Rio, 19 (AE) - O setor automobilístico calcula que as vendas de carros populares podem cair até 30% com o fim do acordo automotivo. Já os preços tendem a subir de 7% a 12%, refletindo o impacto nos custos do pagamento do Imposto sobre Produtos Industrializados (IPI). O presidente da Federação Nacional das Distribuidoras de Veículos Automotores (Fenabrave), Hugo Maia de Arruda Pereira, calcula que a produção brasileira despencaria dos atuais 115 mil veículos por mês para um patamar em torno de 80 mil.
Os executivos das principais montadoras também protestam contra a recusa do governo em prorrogar a vigência do acordo, que termina no dia 26 deste mês. O diretor de Vendas e Marketing da Ford, Ricardo Strunz, alerta para um possível agravamento do problema do desemprego no País.
A advertência é endossada por Antônio Carlos da Silva, diretor da Volkswagen no Rio de Janeiro: "Se houver uma queda forte nas vendas é claro que as montadoras vão fazer ajustes", afirmou. "E isso pode passar por um corte de funcionários." O executivo lembrou que o acordo automotivo foi acertado com o governo exatamente para preservar os empregos no setor.

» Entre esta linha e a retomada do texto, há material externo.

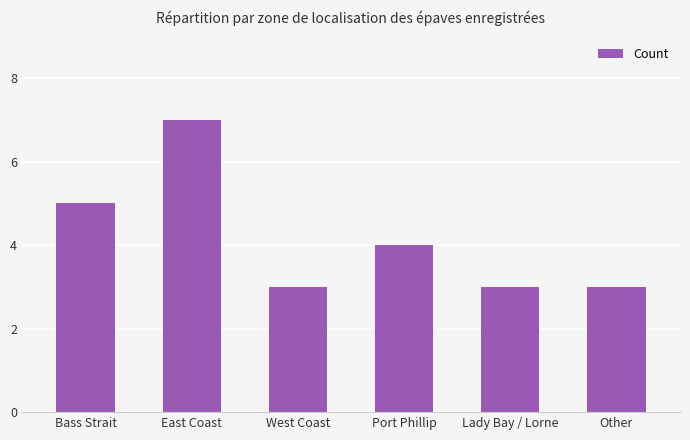

Between Bass Strait and Lady Bay / Lorne, which is larger?

Bass Strait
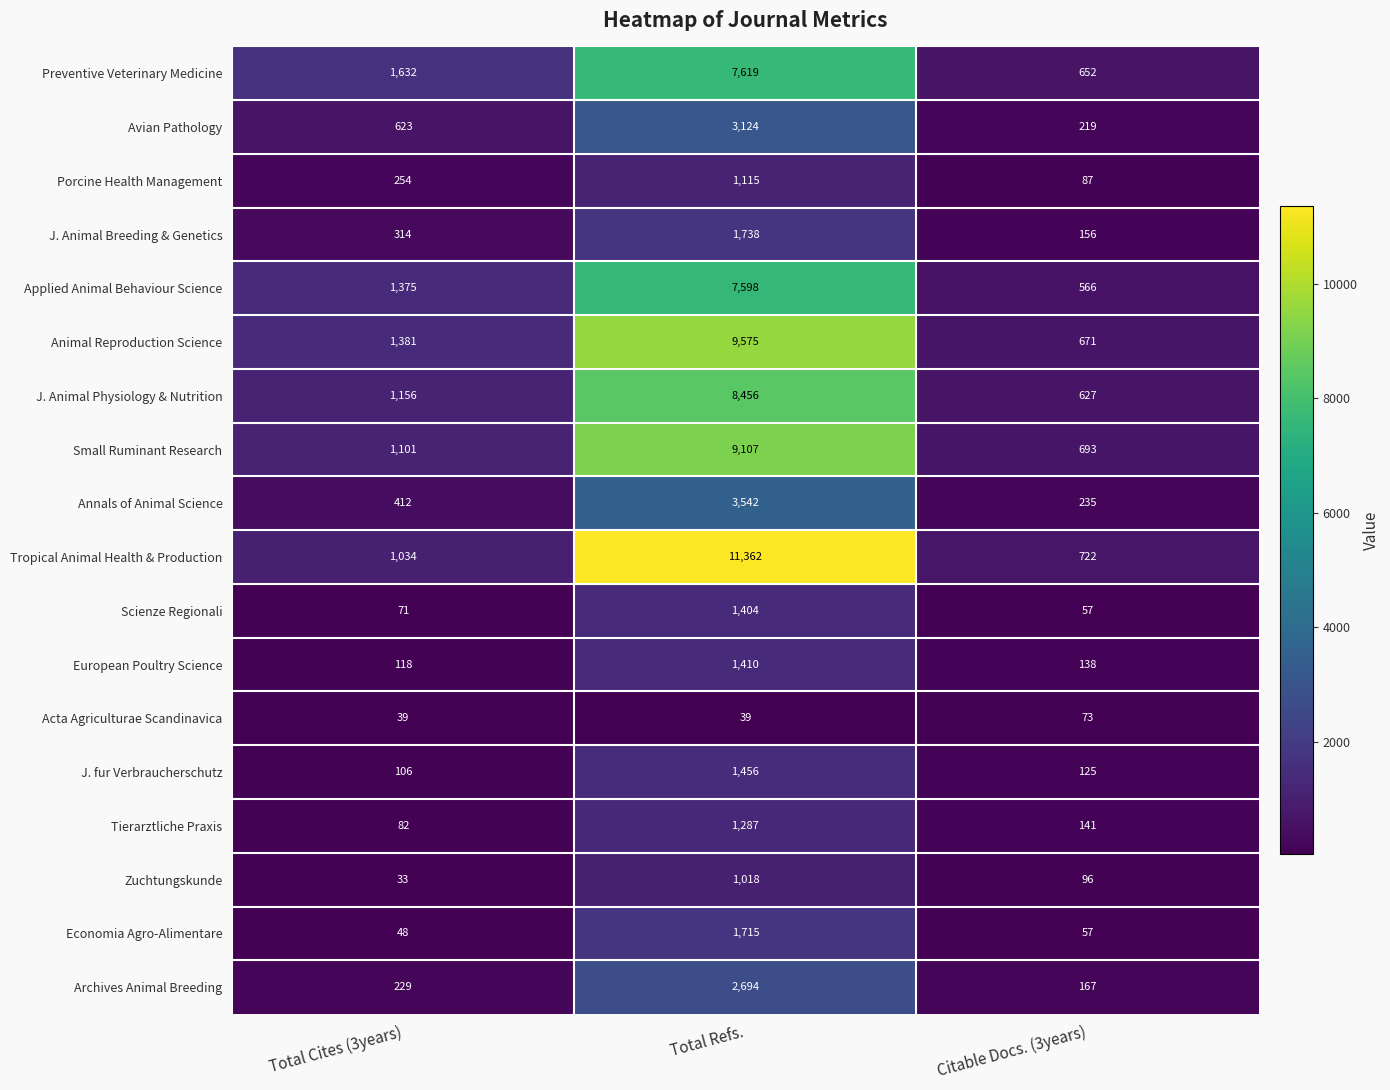

Count the number of categories in the chart.

3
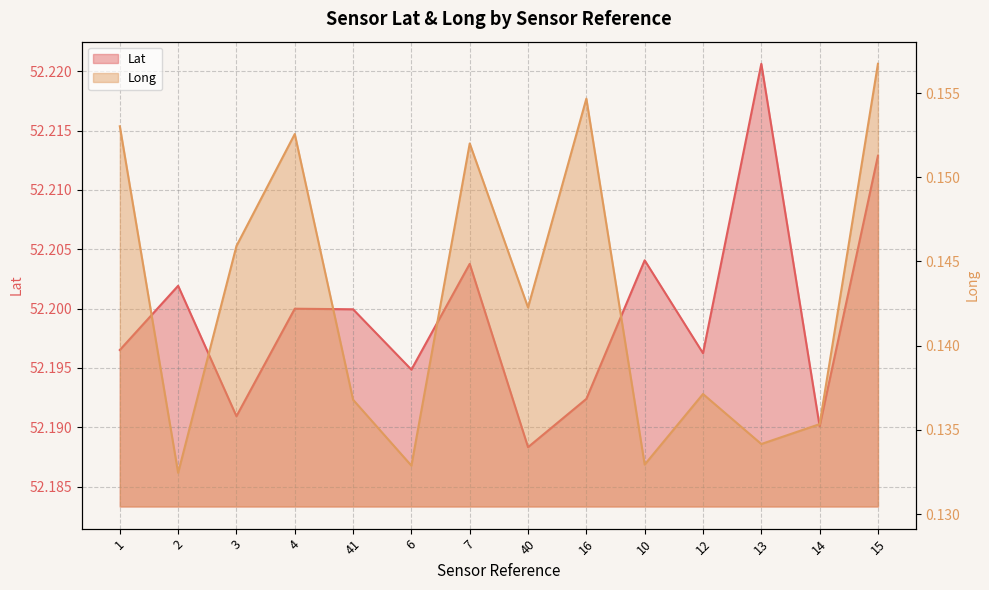

Reading left to right, what are all the values shown in this chart?

Lat: 52.2	52.2	52.2	52.2	52.2	52.2	52.2	52.2	52.2	52.2	52.2	52.2	52.2	52.2
Long: 0.2	0.1	0.1	0.2	0.1	0.1	0.2	0.1	0.2	0.1	0.1	0.1	0.1	0.2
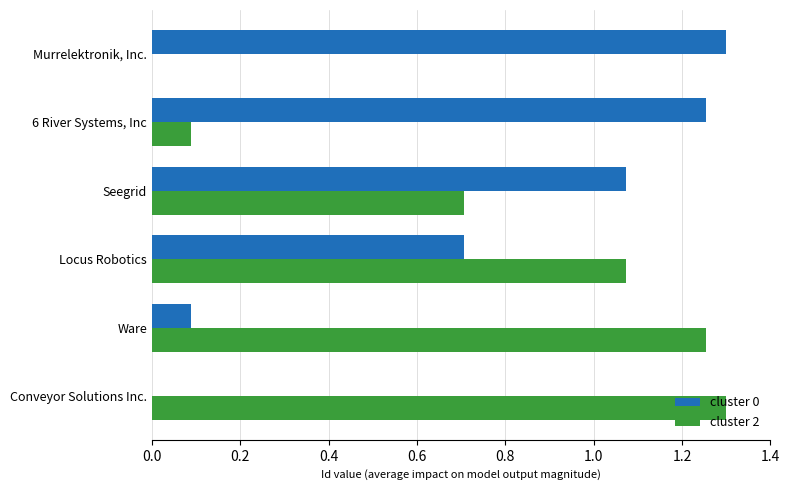

What is the sum of the cluster 2 values at Seegrid and Ware?

2.0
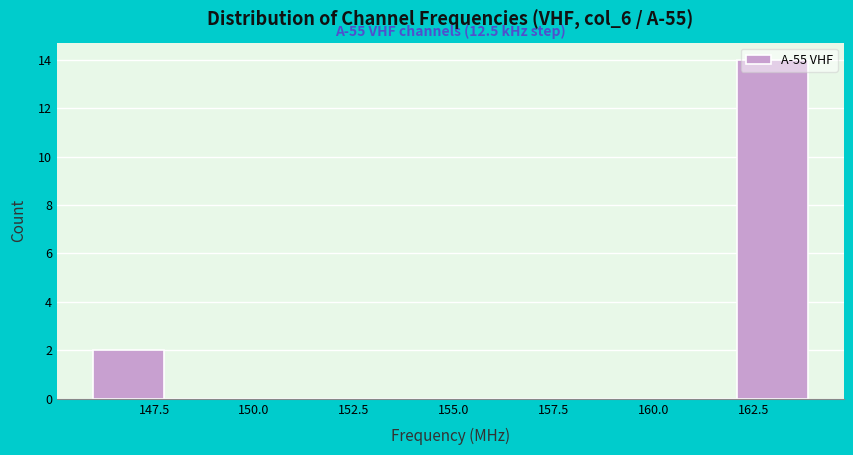

Around what value on the x-axis is the tallest bar? Give the approximate position of its centre, as read against the axis.

163.0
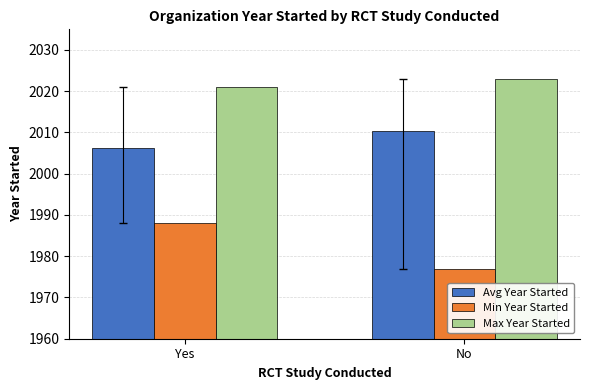

At Yes, list the series in order from smallest to largest.

Min Year Started, Avg Year Started, Max Year Started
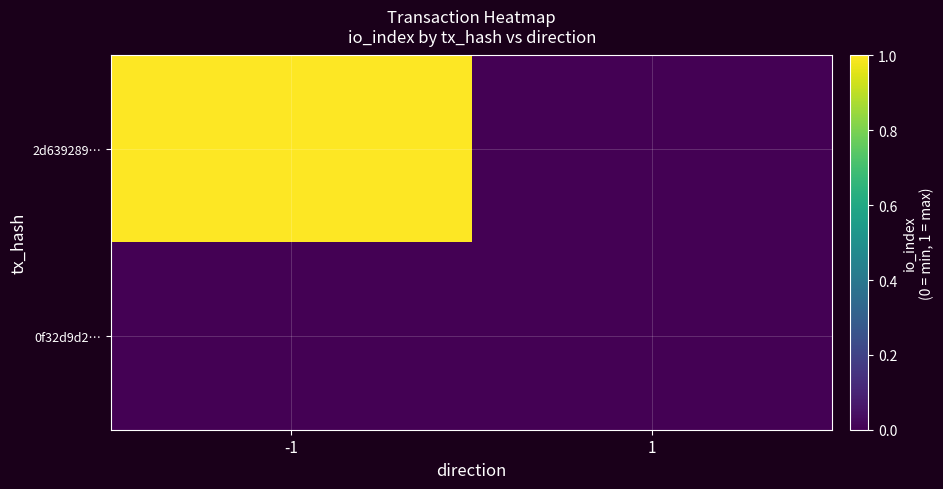

Which series changed the most between -1 and 1?

2d639289…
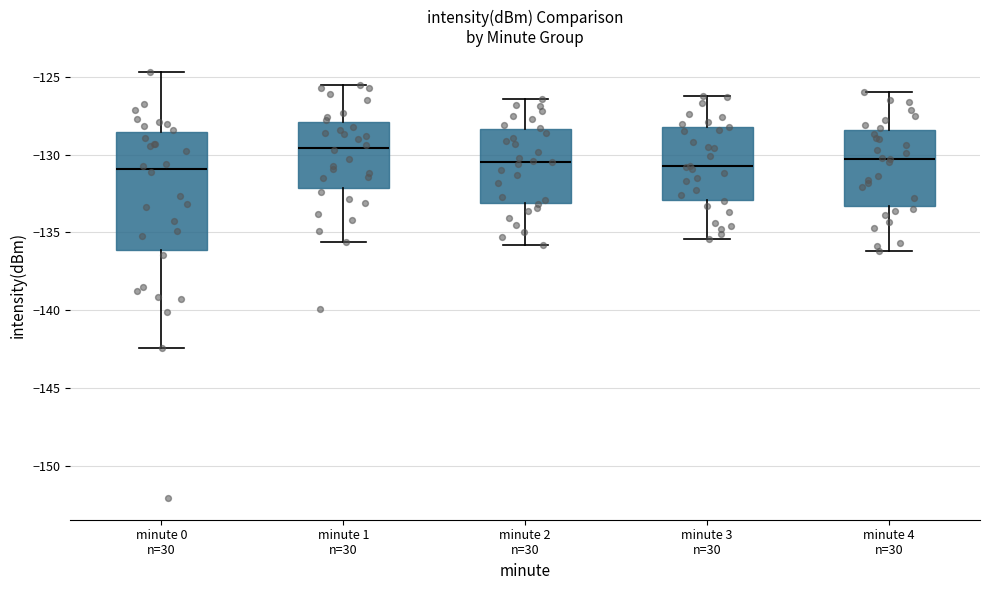

Where does the lower whisker of the box for minute 1 n=30 end on the y-axis? The values are not printed on the chart, so give them approximately, as read against the axis.

-135.5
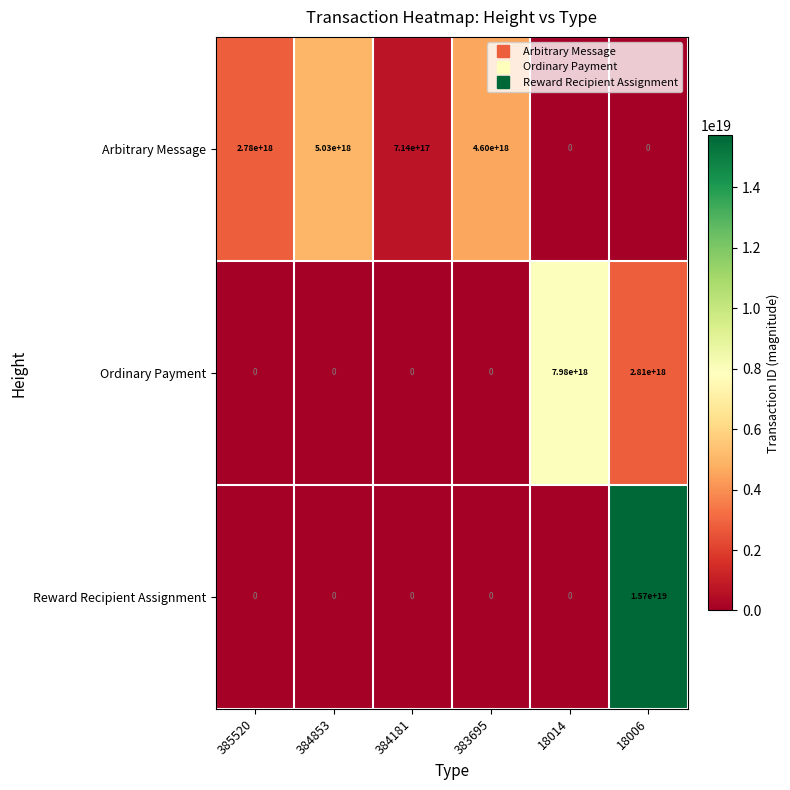

Rank the series by their average value, from highest to lowest.

Reward Recipient Assignment, Arbitrary Message, Ordinary Payment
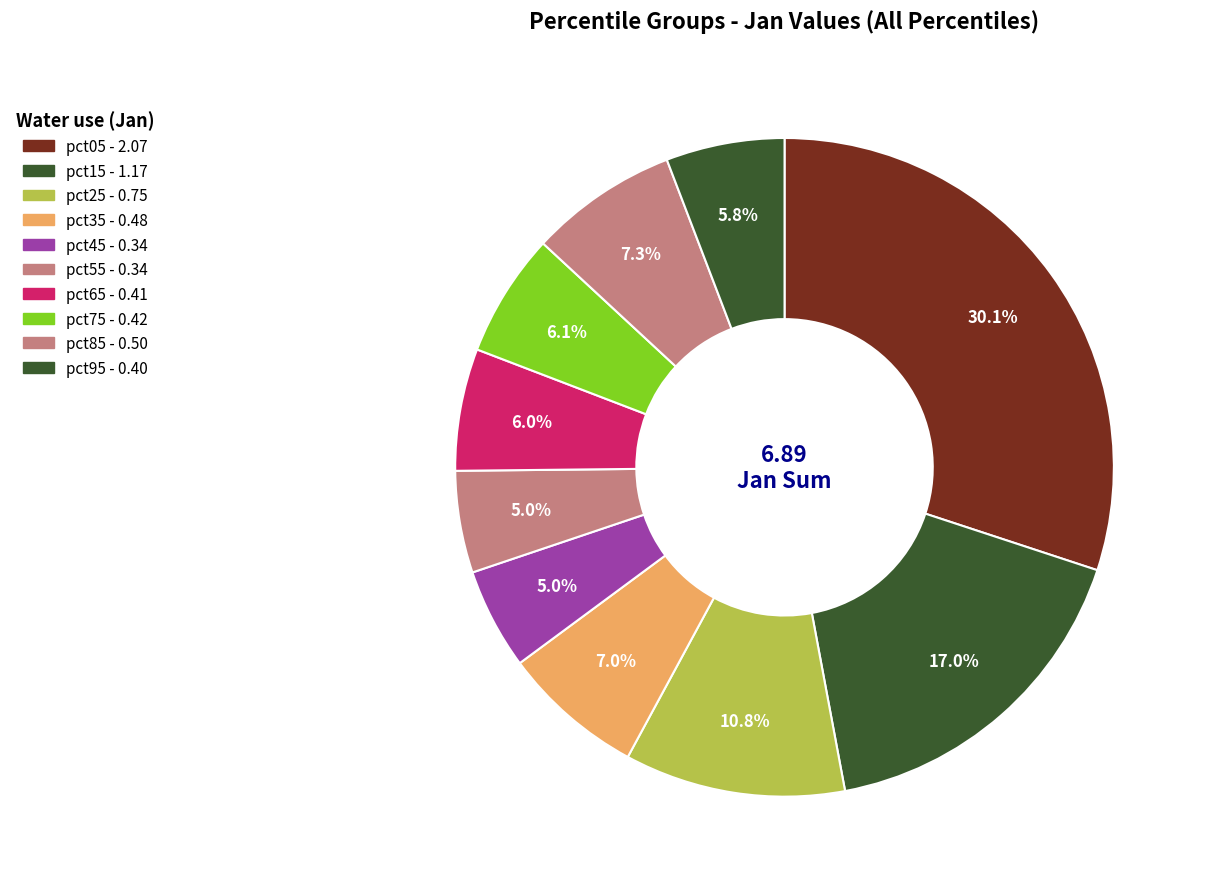

To the nearest percent, what is the combined percentage of pct05 and pct45?

35%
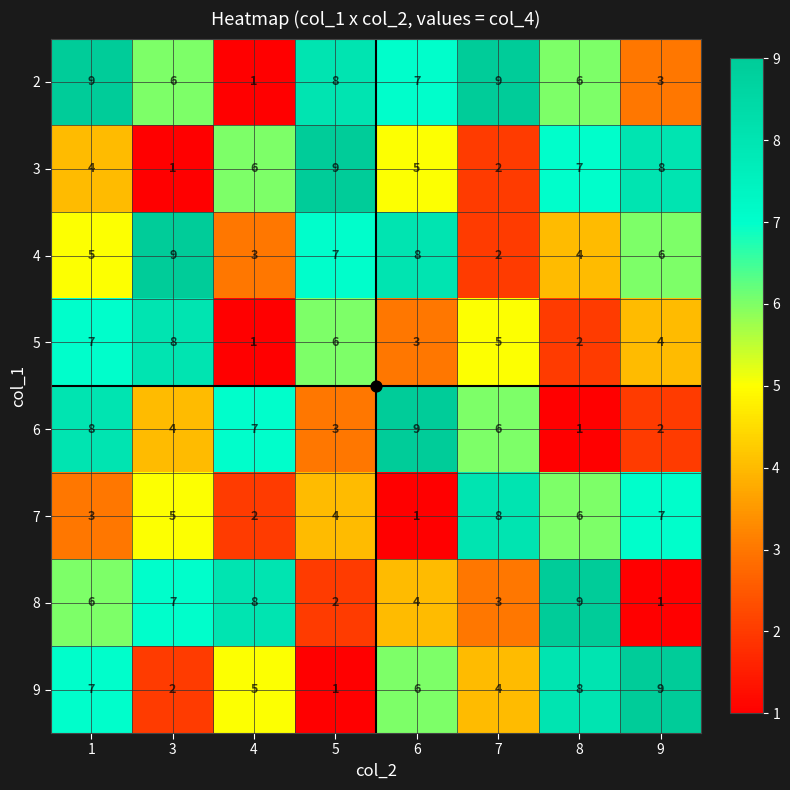

At how many categories does at least one series exceed 3?

8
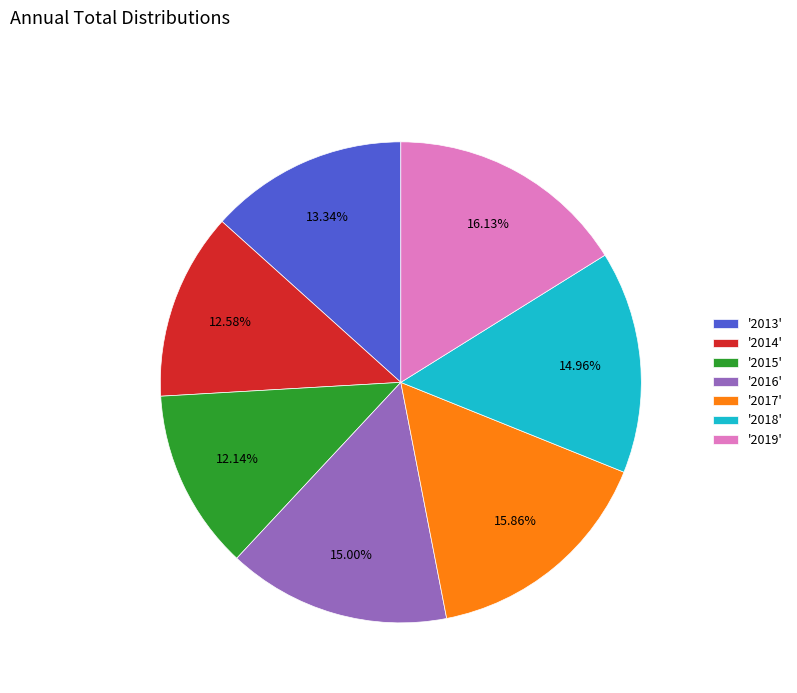

Is the sum of '2016' and '2019' greater than half?

No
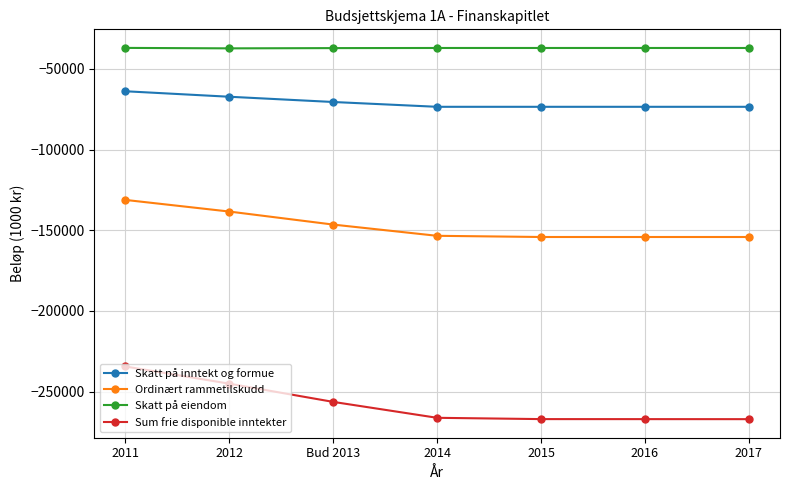

At which label is Ordinært rammetilskudd closest to -142738?

Bud 2013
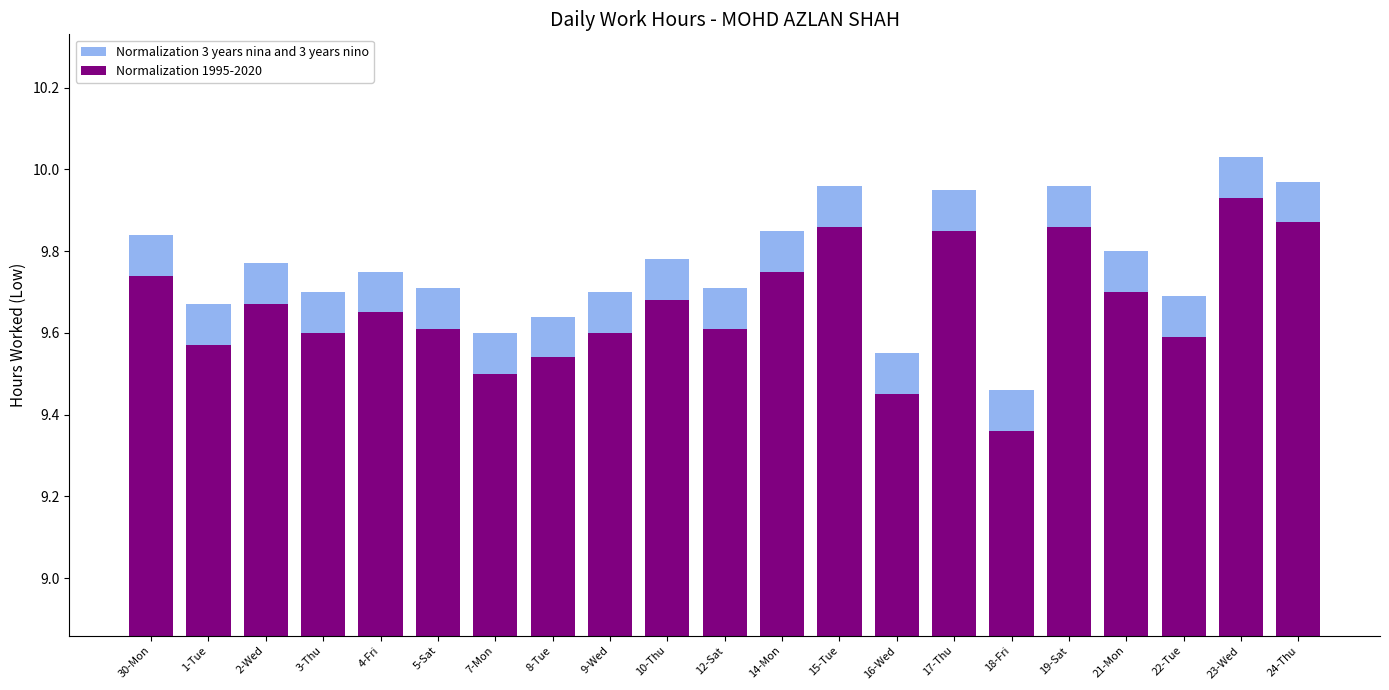

List the series in order of their overall mean, highest first.

Normalization 3 years nina and 3 years nino, Normalization 1995-2020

O presidente da Fenabrave criticou a postura do governo, que não se mostrou receptivo aos pedidos de prorrogação das montadoras. "O governo só está preocupado em arrecadar atualmente", alfinetou Pereira. Ele lembrou que a indústria automobilística vai produzir este ano 22% a menos do que em 1998
que já foi ruim para o setor no segundo semestre. A venda de carros populares é atualmente a principal mola propulsora do setor, respondendo por 70% do mercado nacional.
Os executivos das montadoras - que estão reunidos na cidade para o "Rio Auto Show", feira que será aberta ao público sábado, no Riocentro - são mais otimistas em relação à aprovação de um sistema que possa substituir os incentivos fiscais promovidos pelo acordo, que termina este mês. O presidente da Citro$n no Brasil, Sérgio Habib, ponderou que não é interesse do governo deixar um setor tão relevante para economia nacional como o automotivo entrar em crise.
Segundo o diretor superintendente da Peugeot, Cees H. M. Hermanns, a indústria e o governo vão chegar a um consenso antes que o acordo seja extinto. Apesar das reclamações, Pereira não acredita que as montadoras reduzam seus planos de investimento, já que tratam-se de projetos de longo prazo. Ele informou que o mercado brasileiro é líder na América Latina em produção e deve chegar a três milhões de veículos em 2005.
A Citro$n aposta neste crescimento, projetando um incremento das vendas de 50% para este ano frente ao resultado de 1998. A empresa espera chegar a uma produção de 100 mil veículos em 2003, abocanhando 5% do mercado nacional.